First of them fails:
java.time.format.DateTimeParseException: Text '2019-01-24T12:10:58.036820+0400' could not be parsed, unparsed text found at index 29
at java.base/java.time.format.DateTimeFormatter.parseResolved0(DateTimeFormatter.java:2049)
at java.base/java.time.format.DateTimeFormatter.parse(DateTimeFormatter.java:1948)
at java.base/java.time.ZonedDateTime.parse(ZonedDateTime.java:598)
at java.base/java.time.ZonedDateTime.parse(ZonedDateTime.java:583)
According to the javadoc, parse()
, through DateTimeFormatter.ISO_ZONED_DATE_TIME
, eventually uses DateTimeFormatter.ISO_OFFSET_DATE_TIME
, on which, in turn, we can read that it is
The ISO date-time formatter that formats or parses a date-time with an offset, such as '2011-12-03T10:15:30+01:00'.
Following the javadoc links further, we get to ZoneOffset.getId()
which says that it accepts:
Z - for UTC (ISO-8601)
+hh:mm or -hh:mm - if the seconds are zero (ISO-8601)
+hh:mm:ss or -hh:mm:ss - if the seconds are non-zero (not ISO-8601)
So, the colon is always mandatory, according to the javadocs.

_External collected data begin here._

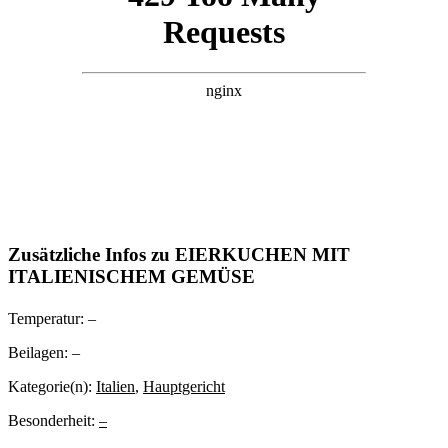
Zusätzliche Infos zu
EIERKUCHEN MIT
ITALIENISCHEM GEMÜSE
Temperatur:
–
Beilagen:
–
Kategorie(n):
Italien
,
Hauptgericht
Besonderheit:
–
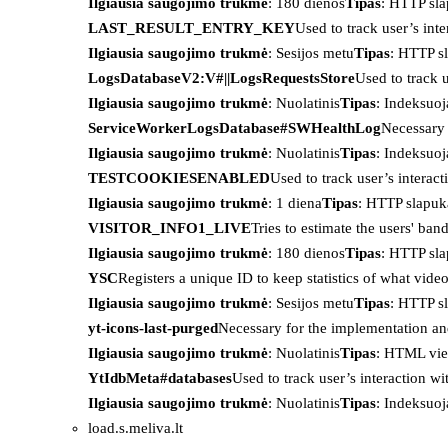
Ilgiausia saugojimo trukmė
: 180 dienos
Tipas
: HTTP sl
LAST_RESULT_ENTRY_KEY
Used to track user’s int
Ilgiausia saugojimo trukmė
: Sesijos metu
Tipas
: HTTP s
LogsDatabaseV2:V#||LogsRequestsStore
Used to track 
Ilgiausia saugojimo trukmė
: Nuolatinis
Tipas
: Indeksu
ServiceWorkerLogsDatabase#SWHealthLog
Necessary 
Ilgiausia saugojimo trukmė
: Nuolatinis
Tipas
: Indeksu
TESTCOOKIESENABLED
Used to track user’s interac
Ilgiausia saugojimo trukmė
: 1 diena
Tipas
: HTTP slapuk
VISITOR_INFO1_LIVE
Tries to estimate the users' ba
Ilgiausia saugojimo trukmė
: 180 dienos
Tipas
: HTTP sl
YSC
Registers a unique ID to keep statistics of what vid
Ilgiausia saugojimo trukmė
: Sesijos metu
Tipas
: HTTP s
yt-icons-last-purged
Necessary for the implementation an
Ilgiausia saugojimo trukmė
: Nuolatinis
Tipas
: HTML vie
YtIdbMeta#databases
Used to track user’s interaction w
Ilgiausia saugojimo trukmė
: Nuolatinis
Tipas
: Indeksu
load.s.meliva.lt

But, according to https://en.wikipedia.org/wiki/ISO_8601 ,
The UTC offset is appended to the time in the same way that 'Z' was above, in the form ±[hh]:[mm], ±[hh][mm], or ±[hh].
So the colon is NOT mandatory, according to the standard, and it seems that Java does not support the standard completely.
The question is: why? Was the omission deliberate, is there a good reason for this?
This works this way in both Java 8 and Java 11.